At the Foundation for Economic Education Nicholas Anthony muses over whether central banks are trying to engineer a return to the gold standard:
In game theory, opponents can make threats and promises, but this is mostly considered cheap talk. There’s no cost to say it and there is no cost to receive it. So, why not do it? It is for this reason that no player will change what their strategy is in response to cheap talk. However, signaling is a different matter. A credible signal is costly and separates the aces from the jokers.
Accumulating gold is a costly, credible signal.
In the case of the US-China trade war, China could use gold holdings to dump the dollar. If so, the US would incur a cost much higher than the revenue from tariffs levied on Chinese businesses and American citizens. By accumulating these holdings, China signals that coordination is a better long-term policy.
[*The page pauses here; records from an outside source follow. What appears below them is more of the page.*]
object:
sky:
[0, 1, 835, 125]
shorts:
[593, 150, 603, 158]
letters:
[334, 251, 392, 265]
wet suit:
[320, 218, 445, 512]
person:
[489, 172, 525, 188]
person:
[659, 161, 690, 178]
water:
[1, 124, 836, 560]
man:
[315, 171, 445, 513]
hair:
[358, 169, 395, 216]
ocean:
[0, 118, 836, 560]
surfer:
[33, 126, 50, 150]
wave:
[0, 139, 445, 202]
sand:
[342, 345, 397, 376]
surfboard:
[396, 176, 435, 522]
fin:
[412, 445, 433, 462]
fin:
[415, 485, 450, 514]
The Chinese authorities could always make the yuan fully convertible and try to have the yuan replace the dollar as the world’s reserve currency. Just a thought.
Here’s an exercise for the interested student. Assume that the EU, China, and India all return to the gold standard. What would the implications be for the United States? I would speculate that no American politician would have the vaguest idea of what to do under a gold standard and would frantically try to pursue a decreasingly convincing business as usual.
That’s not actually something I’m particularly worried about for simple reason. China, the EU, and India are all in worse shape than we are.